### SUPPLIED RECORDS
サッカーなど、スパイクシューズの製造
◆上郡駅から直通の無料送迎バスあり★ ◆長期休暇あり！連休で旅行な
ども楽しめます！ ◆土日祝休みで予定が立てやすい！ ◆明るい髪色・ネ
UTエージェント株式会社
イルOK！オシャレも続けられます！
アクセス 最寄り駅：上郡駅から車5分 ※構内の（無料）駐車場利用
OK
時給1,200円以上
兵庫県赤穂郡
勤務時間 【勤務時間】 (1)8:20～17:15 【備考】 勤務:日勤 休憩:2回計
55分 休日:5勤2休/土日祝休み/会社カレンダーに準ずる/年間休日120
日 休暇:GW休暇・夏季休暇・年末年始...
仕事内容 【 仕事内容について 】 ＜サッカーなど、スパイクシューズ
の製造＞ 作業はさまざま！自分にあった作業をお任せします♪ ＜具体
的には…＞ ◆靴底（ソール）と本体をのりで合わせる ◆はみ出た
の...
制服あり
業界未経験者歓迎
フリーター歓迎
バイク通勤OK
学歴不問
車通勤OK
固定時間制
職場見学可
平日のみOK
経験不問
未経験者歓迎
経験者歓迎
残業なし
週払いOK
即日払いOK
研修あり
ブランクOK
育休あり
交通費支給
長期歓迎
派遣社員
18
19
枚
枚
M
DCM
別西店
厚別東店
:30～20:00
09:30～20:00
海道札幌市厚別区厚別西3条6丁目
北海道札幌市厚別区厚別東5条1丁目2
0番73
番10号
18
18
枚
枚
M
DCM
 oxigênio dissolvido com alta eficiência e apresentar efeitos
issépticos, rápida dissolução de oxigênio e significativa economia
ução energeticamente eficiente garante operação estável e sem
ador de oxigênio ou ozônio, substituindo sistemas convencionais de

--

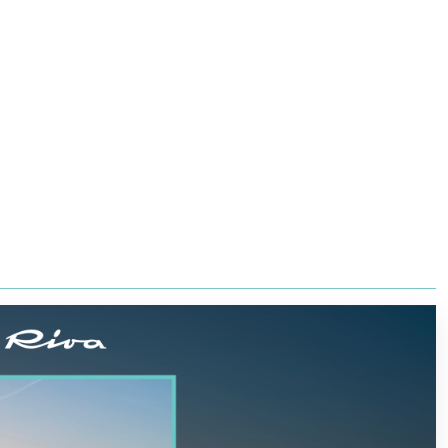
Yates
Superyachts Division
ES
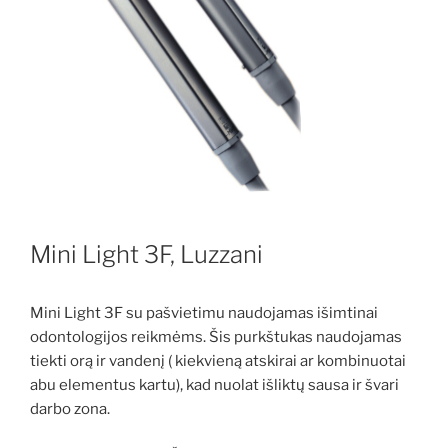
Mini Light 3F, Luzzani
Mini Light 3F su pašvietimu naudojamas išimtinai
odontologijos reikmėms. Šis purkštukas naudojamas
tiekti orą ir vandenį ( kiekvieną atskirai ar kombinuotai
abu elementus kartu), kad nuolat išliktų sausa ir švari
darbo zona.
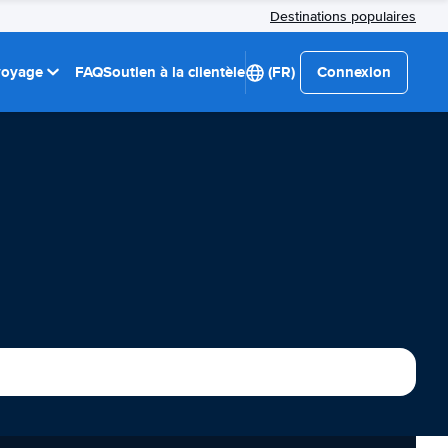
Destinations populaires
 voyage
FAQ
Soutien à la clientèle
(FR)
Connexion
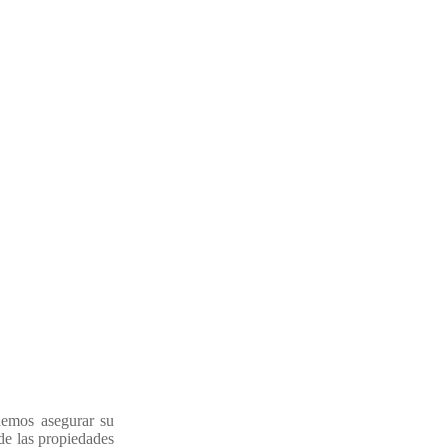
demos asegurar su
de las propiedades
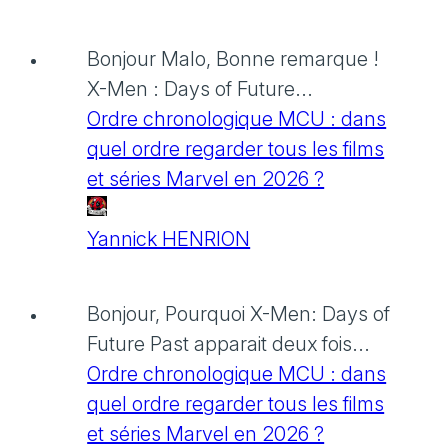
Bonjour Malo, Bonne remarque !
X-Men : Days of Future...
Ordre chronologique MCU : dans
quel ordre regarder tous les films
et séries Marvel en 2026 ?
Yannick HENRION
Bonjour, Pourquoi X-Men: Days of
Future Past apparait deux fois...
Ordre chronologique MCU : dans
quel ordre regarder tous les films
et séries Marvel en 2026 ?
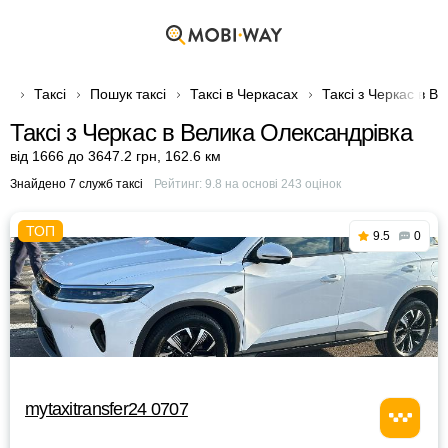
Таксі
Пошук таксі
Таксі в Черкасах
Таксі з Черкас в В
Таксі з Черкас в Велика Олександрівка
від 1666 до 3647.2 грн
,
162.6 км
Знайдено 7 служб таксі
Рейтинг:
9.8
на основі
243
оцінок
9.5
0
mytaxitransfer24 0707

### TO DO
Repeat the lines from the one containing "Bonjour Malo, Bonne remarque !" through the one containing "mytaxitransfer24 0707", both included, and leave the pictures out of your answer.

### WRITTEN SOLUTION
Bonjour Malo, Bonne remarque !
X-Men : Days of Future...
Ordre chronologique MCU : dans
quel ordre regarder tous les films
et séries Marvel en 2026 ?
Yannick HENRION
Bonjour, Pourquoi X-Men: Days of
Future Past apparait deux fois...
Ordre chronologique MCU : dans
quel ordre regarder tous les films
et séries Marvel en 2026 ?
Таксі
Пошук таксі
Таксі в Черкасах
Таксі з Черкас в В
Таксі з Черкас в Велика Олександрівка
від 1666 до 3647.2 грн
,
162.6 км
Знайдено 7 служб таксі
Рейтинг:
9.8
на основі
243
оцінок
9.5
0
mytaxitransfer24 0707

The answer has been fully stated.